▶ **Cosa fare**
Ricopia parola per parola tutte le righe di testo dei dati qui sotto, tralasciando le immagini.
═════ Dati forniti
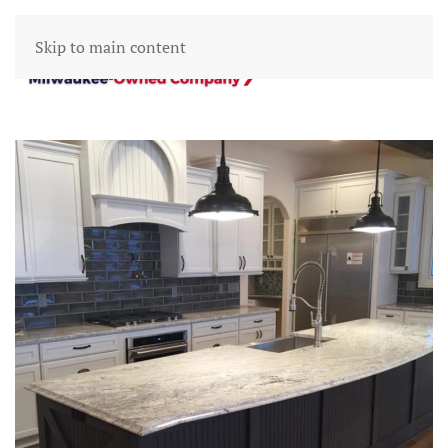
Skip to main content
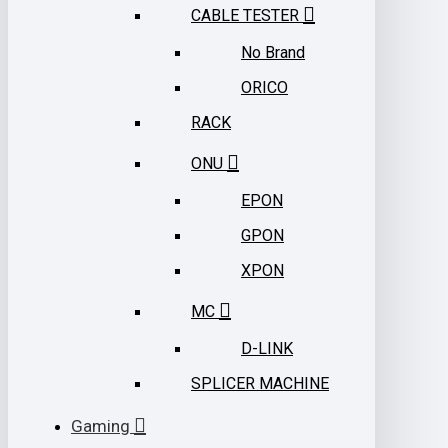
CABLE TESTER
No Brand
ORICO
RACK
ONU
EPON
GPON
XPON
MC
D-LINK
SPLICER MACHINE
Gaming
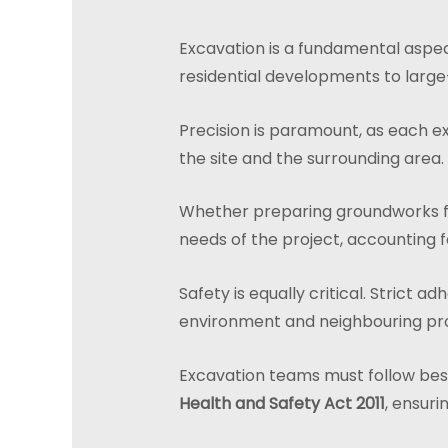
Excavation is a fundamental aspect
residential developments to large
Precision is paramount, as each e
the site and the surrounding area.
Whether preparing groundworks for r
needs of the project, accounting f
Safety is equally critical. Strict 
environment and neighbouring pr
Excavation teams must follow best 
Health and Safety Act 2011
, ensuri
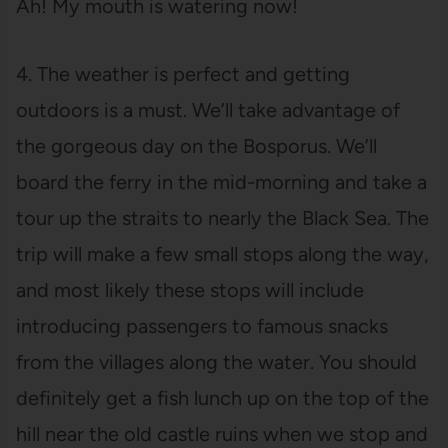
Ah! My mouth is watering now!
4. The weather is perfect and getting
outdoors is a must. We’ll take advantage of
the gorgeous day on the Bosporus. We’ll
board the ferry in the mid-morning and take a
tour up the straits to nearly the Black Sea. The
trip will make a few small stops along the way,
and most likely these stops will include
introducing passengers to famous snacks
from the villages along the water. You should
definitely get a fish lunch up on the top of the
hill near the old castle ruins when we stop and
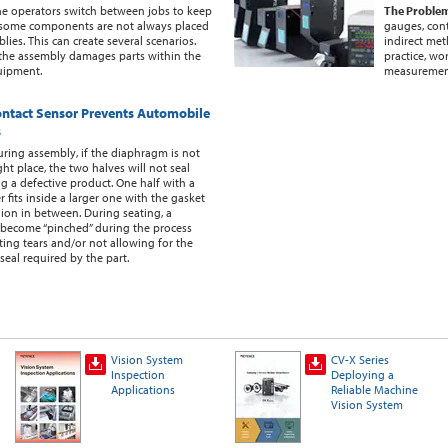
e operators switch between jobs to keep
The Proble
 some components are not always placed
gauges, cont
ies. This can create several scenarios.
indirect me
at the assembly damages parts within the
practice, wo
uipment.
measuremen
ntact Sensor Prevents Automobile
s
ring assembly, if the diaphragm is not
ght place, the two halves will not seal
ng a defective product. One half with a
 fits inside a larger one with the gasket
hion in between. During seating, a
become “pinched” during the process
ing tears and/or not allowing for the
seal required by the part.
Vision System
CV-X Series
Inspection
Deploying a
Applications
Reliable Machine
Vision System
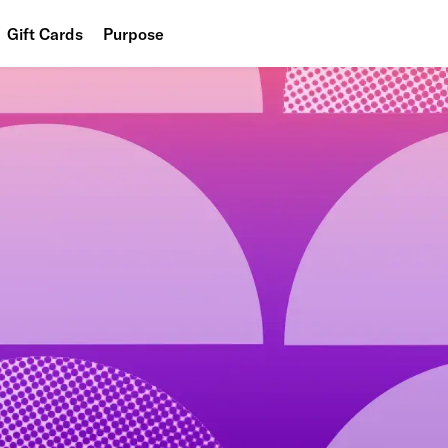
Gift Cards
Purpose
People
Planet
Food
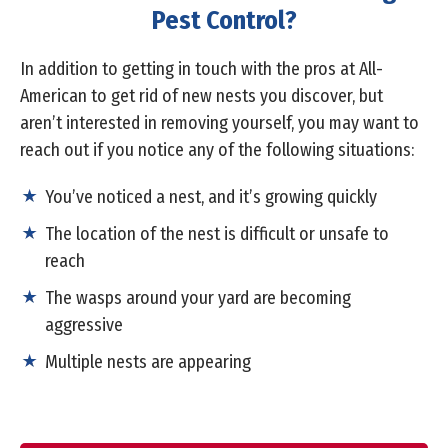
Pest Control?
In addition to getting in touch with the pros at All-
American to get rid of new nests you discover, but
aren’t interested in removing yourself, you may want to
reach out if you notice any of the following situations:
You’ve noticed a nest, and it’s growing quickly
The location of the nest is difficult or unsafe to
reach
The wasps around your yard are becoming
aggressive
Multiple nests are appearing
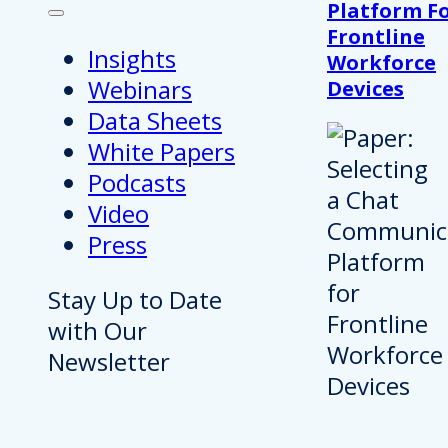
Platform F
Frontline
Insights
Workforce
Webinars
Devices
Data Sheets
White Papers
Podcasts
Video
Press
Stay Up to Date
with Our
Newsletter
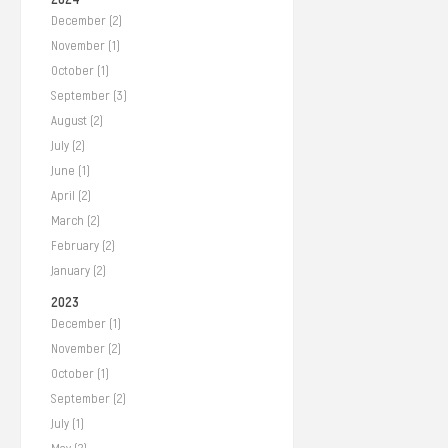
December (2)
November (1)
October (1)
September (3)
August (2)
July (2)
June (1)
April (2)
March (2)
February (2)
January (2)
2023
December (1)
November (2)
October (1)
September (2)
July (1)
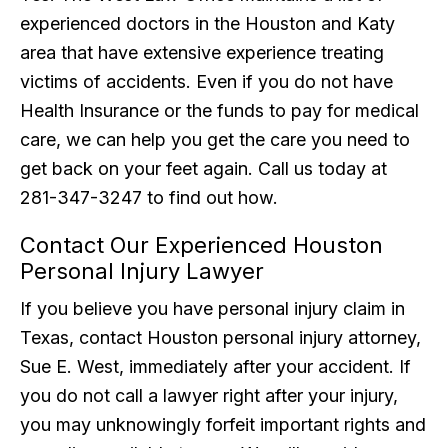
experienced doctors in the Houston and Katy
area that have extensive experience treating
victims of accidents. Even if you do not have
Health Insurance or the funds to pay for medical
care, we can help you get the care you need to
get back on your feet again. Call us today at
281-347-3247 to find out how.
Contact Our Experienced Houston
Personal Injury Lawyer
If you believe you have personal injury claim in
Texas, contact Houston personal injury attorney,
Sue E. West, immediately after your accident. If
you do not call a lawyer right after your injury,
you may unknowingly forfeit important rights and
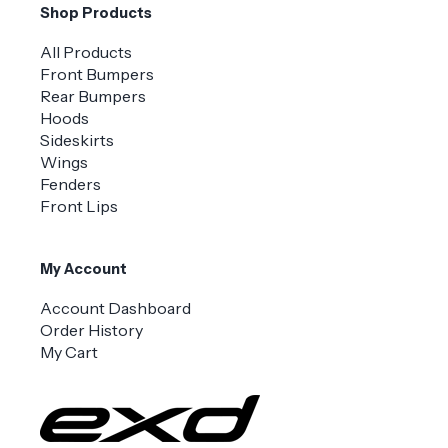
Shop Products
All Products
Front Bumpers
Rear Bumpers
Hoods
Sideskirts
Wings
Fenders
Front Lips
My Account
Account Dashboard
Order History
My Cart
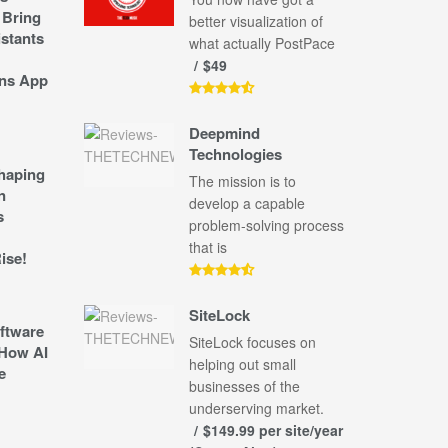
 Bring
better visualization of
stants
what actually PostPace
$49
ns App
Deepmind
Technologies
shaping
The mission is to
n
develop a capable
s
problem-solving process
that is
ise!
SiteLock
ftware
SiteLock focuses on
How AI
helping out small
e
businesses of the
underserving market.
$149.99 per site/year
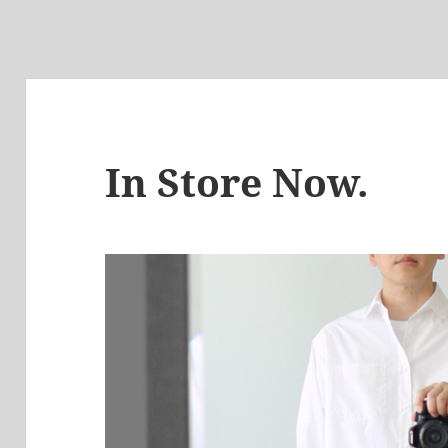
In Store Now.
══════════
▶ **Soluzione**
Skip to main content
CABLE TESTER
No Brand
ORICO
RACK
ONU
EPON
GPON
XPON
MC
D-LINK
SPLICER MACHINE
Gaming
Excavation is a fundamental aspect
residential developments to large
Precision is paramount, as each e
the site and the surrounding area.
Whether preparing groundworks for r
needs of the project, accounting f
Safety is equally critical. Strict 
environment and neighbouring pr
Excavation teams must follow best 
Health and Safety Act 2011
, ensuri
Ah! My mouth is watering now!
4. The weather is perfect and getting
outdoors is a must. We’ll take advantage of
the gorgeous day on the Bosporus. We’ll
board the ferry in the mid-morning and take a
tour up the straits to nearly the Black Sea. The
trip will make a few small stops along the way,
and most likely these stops will include
introducing passengers to famous snacks
from the villages along the water. You should
definitely get a fish lunch up on the top of the
hill near the old castle ruins when we stop and
e operators switch between jobs to keep
The Proble
 some components are not always placed
gauges, cont
ies. This can create several scenarios.
indirect me
at the assembly damages parts within the
practice, wo
uipment.
measuremen
ntact Sensor Prevents Automobile
s
ring assembly, if the diaphragm is not
ght place, the two halves will not seal
ng a defective product. One half with a
 fits inside a larger one with the gasket
hion in between. During seating, a
become “pinched” during the process
ing tears and/or not allowing for the
seal required by the part.
Vision System
CV-X Series
Inspection
Deploying a
Applications
Reliable Machine
Vision System
Gift Cards
Purpose
People
Planet
Food
Pest Control?
In addition to getting in touch with the pros at All-
American to get rid of new nests you discover, but
aren’t interested in removing yourself, you may want to
reach out if you notice any of the following situations:
You’ve noticed a nest, and it’s growing quickly
The location of the nest is difficult or unsafe to
reach
The wasps around your yard are becoming
aggressive
Multiple nests are appearing
Platform F
Frontline
Insights
Workforce
Webinars
Devices
Data Sheets
White Papers
Podcasts
Video
Press
Stay Up to Date
with Our
Newsletter
December (2)
November (1)
October (1)
September (3)
August (2)
July (2)
June (1)
April (2)
March (2)
February (2)
January (2)
2023
December (1)
November (2)
October (1)
September (2)
July (1)
experienced doctors in the Houston and Katy
area that have extensive experience treating
victims of accidents. Even if you do not have
Health Insurance or the funds to pay for medical
care, we can help you get the care you need to
get back on your feet again. Call us today at
281-347-3247 to find out how.
Contact Our Experienced Houston
Personal Injury Lawyer
If you believe you have personal injury claim in
Texas, contact Houston personal injury attorney,
Sue E. West, immediately after your accident. If
you do not call a lawyer right after your injury,
you may unknowingly forfeit important rights and
Shop Products
All Products
Front Bumpers
Rear Bumpers
Hoods
Sideskirts
Wings
Fenders
Front Lips
My Account
Account Dashboard
Order History
My Cart
 Bring
better visualization of
stants
what actually PostPace
$49
ns App
Deepmind
Technologies
shaping
The mission is to
n
develop a capable
s
problem-solving process
that is
ise!
SiteLock
ftware
SiteLock focuses on
How AI
helping out small
e
businesses of the
underserving market.
$149.99 per site/year
In Store Now.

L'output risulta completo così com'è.